• **Material for this exercise**
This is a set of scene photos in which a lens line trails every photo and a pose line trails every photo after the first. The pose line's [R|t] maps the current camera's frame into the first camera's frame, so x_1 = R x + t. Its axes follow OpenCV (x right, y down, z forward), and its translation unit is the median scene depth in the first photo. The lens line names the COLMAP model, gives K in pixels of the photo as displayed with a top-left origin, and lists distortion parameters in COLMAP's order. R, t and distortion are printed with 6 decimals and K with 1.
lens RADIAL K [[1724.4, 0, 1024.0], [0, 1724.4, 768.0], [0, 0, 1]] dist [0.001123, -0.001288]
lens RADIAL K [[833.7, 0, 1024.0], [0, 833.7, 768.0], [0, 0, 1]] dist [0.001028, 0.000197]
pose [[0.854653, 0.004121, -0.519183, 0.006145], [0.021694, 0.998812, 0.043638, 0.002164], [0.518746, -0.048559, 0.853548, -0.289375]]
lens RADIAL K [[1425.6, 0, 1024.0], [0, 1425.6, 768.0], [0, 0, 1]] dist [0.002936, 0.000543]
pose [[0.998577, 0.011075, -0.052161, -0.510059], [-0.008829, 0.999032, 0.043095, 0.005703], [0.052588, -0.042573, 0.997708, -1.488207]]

• **What this task involves**
Rewrite the material above with every "pose line" changed to "transform line" and everything else left unchanged.

• **Your solution**
This is a set of scene photos in which a lens line trails every photo and a transform line trails every photo after the first. The transform line's [R|t] maps the current camera's frame into the first camera's frame, so x_1 = R x + t. Its axes follow OpenCV (x right, y down, z forward), and its translation unit is the median scene depth in the first photo. The lens line names the COLMAP model, gives K in pixels of the photo as displayed with a top-left origin, and lists distortion parameters in COLMAP's order. R, t and distortion are printed with 6 decimals and K with 1.
lens RADIAL K [[1724.4, 0, 1024.0], [0, 1724.4, 768.0], [0, 0, 1]] dist [0.001123, -0.001288]
lens RADIAL K [[833.7, 0, 1024.0], [0, 833.7, 768.0], [0, 0, 1]] dist [0.001028, 0.000197]
pose [[0.854653, 0.004121, -0.519183, 0.006145], [0.021694, 0.998812, 0.043638, 0.002164], [0.518746, -0.048559, 0.853548, -0.289375]]
lens RADIAL K [[1425.6, 0, 1024.0], [0, 1425.6, 768.0], [0, 0, 1]] dist [0.002936, 0.000543]
pose [[0.998577, 0.011075, -0.052161, -0.510059], [-0.008829, 0.999032, 0.043095, 0.005703], [0.052588, -0.042573, 0.997708, -1.488207]]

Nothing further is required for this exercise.